The decision to cancel, suspend or delay a show is a judgment call involving a variety of factors, including safety and time.
“The most I have delayed a festival is about 45 minutes,” O’Neill Wenzel said. “Much past an hour, it can get very difficult to manage staff, volunteers and adjusted schedules.”
Weather affected two shows the weekend of Aug. 5. A Primus/Clutch show scheduled for Crossroads KC was moved to the Uptown Theater hours ahead of scheduled time because the forecast called for heavy rains all night.
Fortunately, the Uptown was available that night. Unfortunately, the theater wasn’t large enough to accommodate the size of the Crossroads KC crowd, so some people with tickets were not admitted and were issued refunds.
That same night, Young the Giant, the Cold War Kids and Joywave were scheduled at Starlight. White and his staff saw the radar and decided to cut Joywave and move up the Cold War Kids.
“So the Cold War Kids opened, but we still didn’t get to Young the Giant,” White said. “Then it was all about what we could do to reschedule it. Our concert director started a conversation about the routing: He noticed that Young the Giant didn’t have a show the next day and asked, ‘Is it possible you could stay here another day and play tomorrow?’”
The Cold War Kids were not available the next day, but Joywave was. So the following night, Joywave opened for Young the Giant.
“Those are things you can second-guess yourself afterward. Like with Willie, it was: ‘Should we have put the opener on? Maybe we should have pulled the opener and gone with Dwight (Yoakam) and Willie.’”
On Aug, 16, Starlight was able to get the headliner, Idina Menzel, on stage after a rain delay of about 30 minutes. But heavy rain forced Starlight to cancel the Journey show on July 22 after the opener, Asia, performed. The decision to cancel can get complicated.
“When the headliner doesn’t go on, you can’t really call it a show,” White said. “And if they can’t play a full set, do you call that a show? If he’s supposed to play 90 minutes but can only play 45, is that a show? A lot of things go into it.”
“Our policy is that if the headliner is unable to play, we will reschedule or refund the tickets,” said Brett Mosiman of Pipeline Productions, which presented the Primus show. “We make every effort to get the headliner on as long as it is safe to do so. Fans did not likely pay their price of ticket for an opener. The priority is to deliver the headliner set.”
Festivals like the Kansas City Irish Fest and Boulevardia are different from a regular concert, O’Neill Wenzel said, so if a headliner has to cancel due to weather or other factors, refunds and a reschedule isn’t part of the deal.
“Our company produces festivals that are not solely music concerts,” she said. “They involve all kinds of great artistic performances, food and cultural demonstrations, product samplings, exhibits, shopping experiences, children’s activities, you name it. It’s all part of the admission ticket.
“Artist cancellation is not grounds for refund. … This is common practice among all festivals.”

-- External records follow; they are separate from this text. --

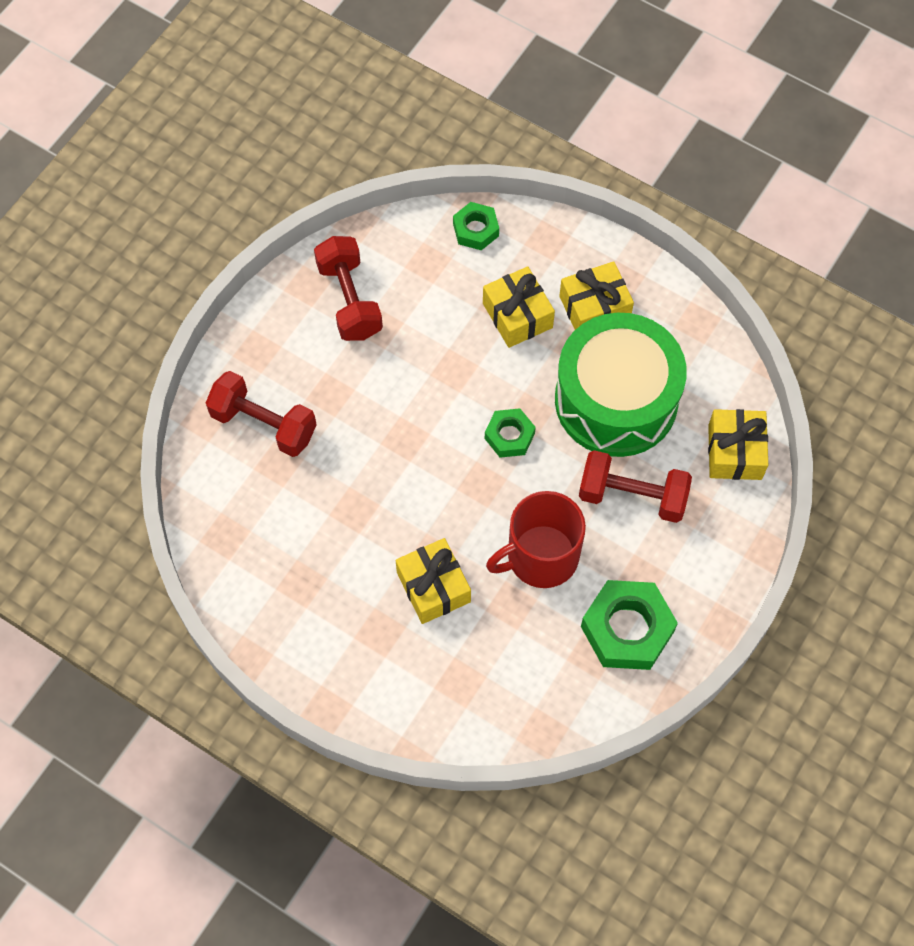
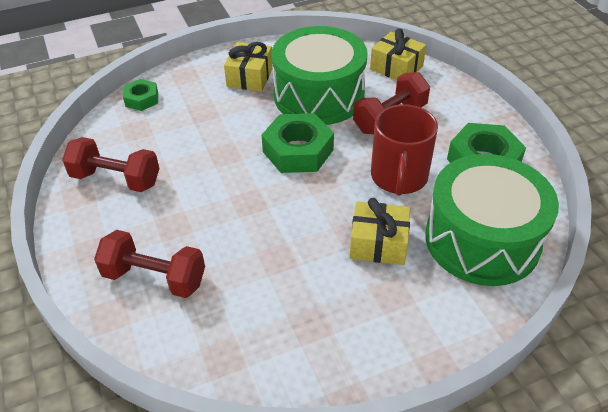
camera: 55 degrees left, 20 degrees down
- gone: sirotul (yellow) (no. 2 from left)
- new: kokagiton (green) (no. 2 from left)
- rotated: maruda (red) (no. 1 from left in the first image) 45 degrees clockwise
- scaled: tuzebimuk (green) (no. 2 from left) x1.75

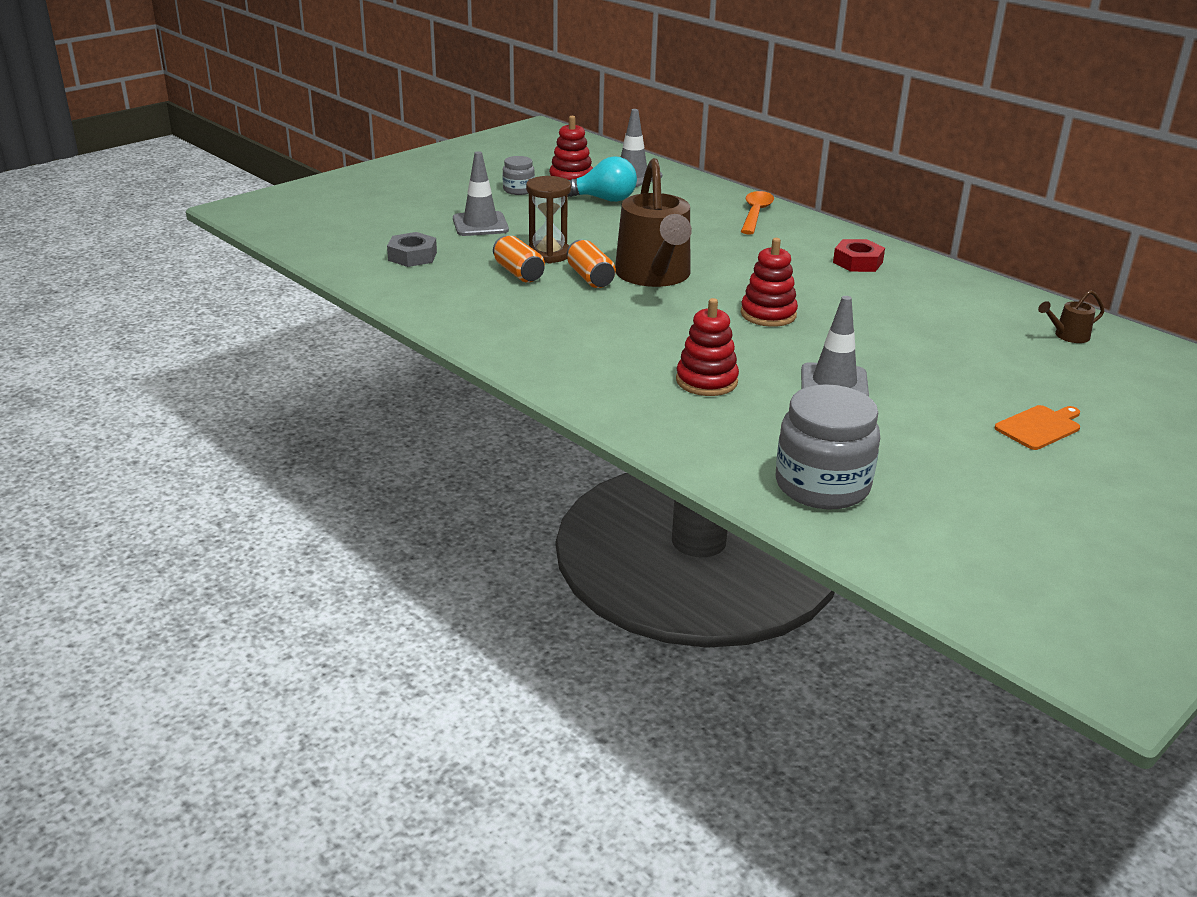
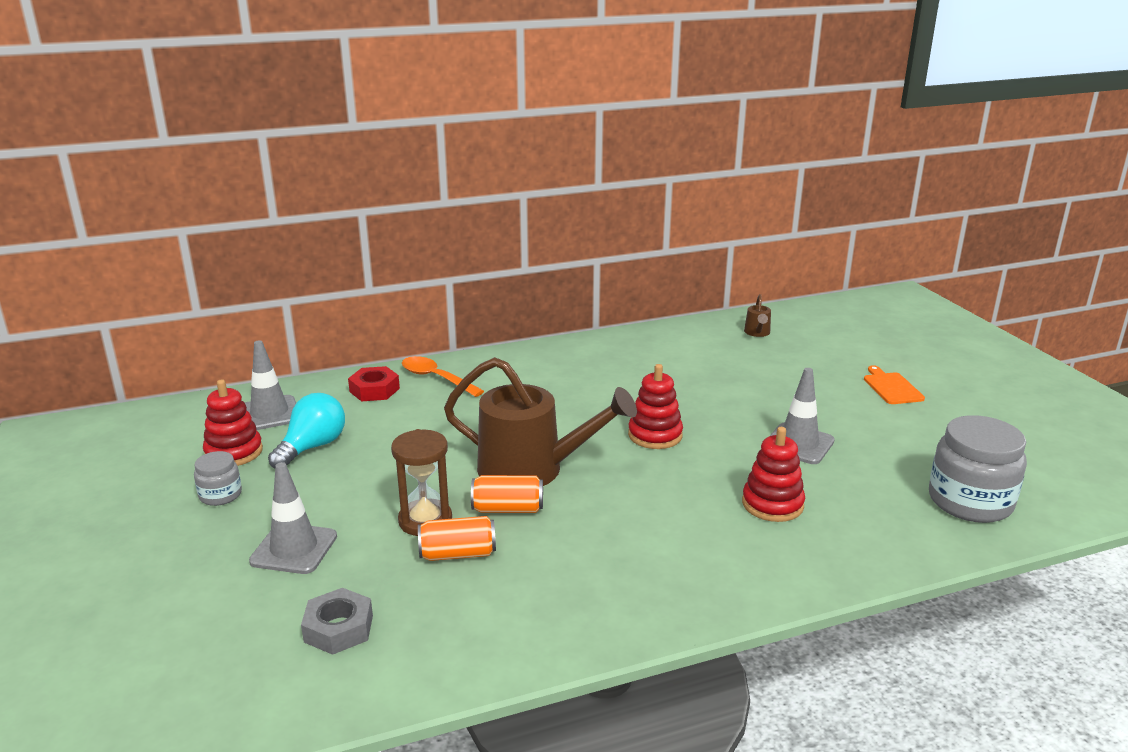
camera: 65 degrees left, 5 degrees down
- shifted: tuzebimuk (red)

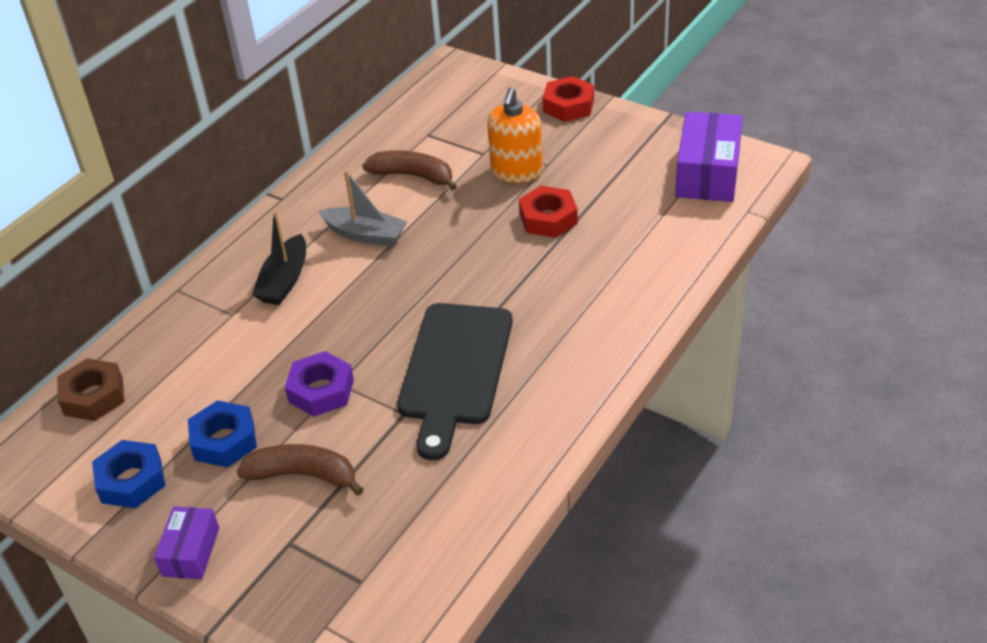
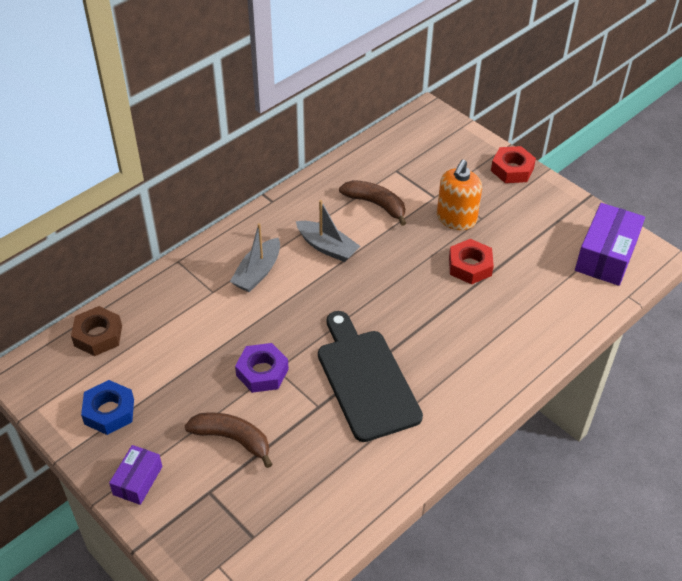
camera: 10 degrees right, 5 degrees up
- gone: tuzebimuk (blue) (no. 2 from left)
- repainted: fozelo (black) to fozelo (grey) (no. 1 from left)
- rotated: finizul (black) 135 degrees clockwise

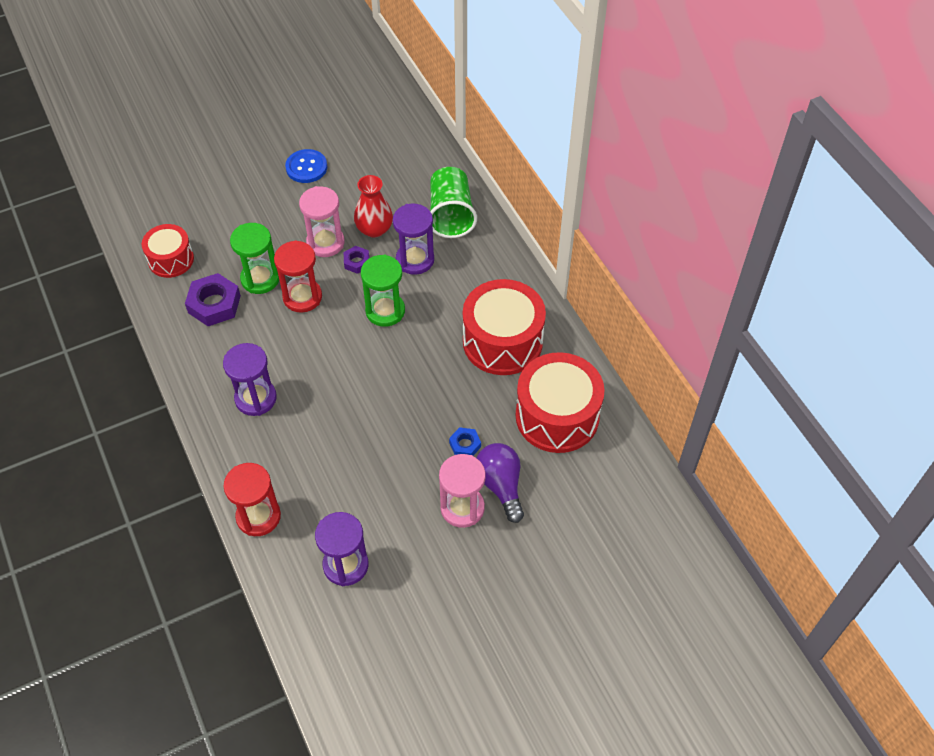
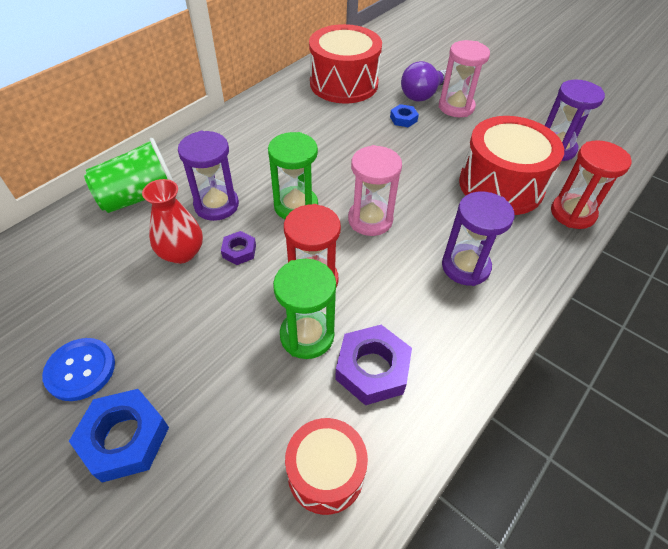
camera: 115 degrees left, 5 degrees down
- new: tuzebimuk (blue) (no. 1 from left)
- shifted: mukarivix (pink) (no. 1 from left)
- shifted: kokagiton (red) (no. 2 from left in the first image) to kokagiton (red) (no. 3 from left)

Ultimately, outdoor shows are subject to the whims of nature, and promoters and venues have to anticipate what is in the best interest of everyone’s safety.
“You don’t want anybody to get hurt,”said Fritz of New West Presentations. “You’ve got a lot of iron and steel and electricity and water. It can get very dangerous. You want people to have protection from debris and the wind and rain. And even if it’s just rain, you have to be aware whether the equipment might not work or someone might get electrocuted. You can’t have water rushing on stage.
“It comes down to how accurate are the weather reports? How precise is the weather? Every instance is different and sometimes you just don’t know. It’s been an uncanny year. We’ve never had to evacuate until this summer.”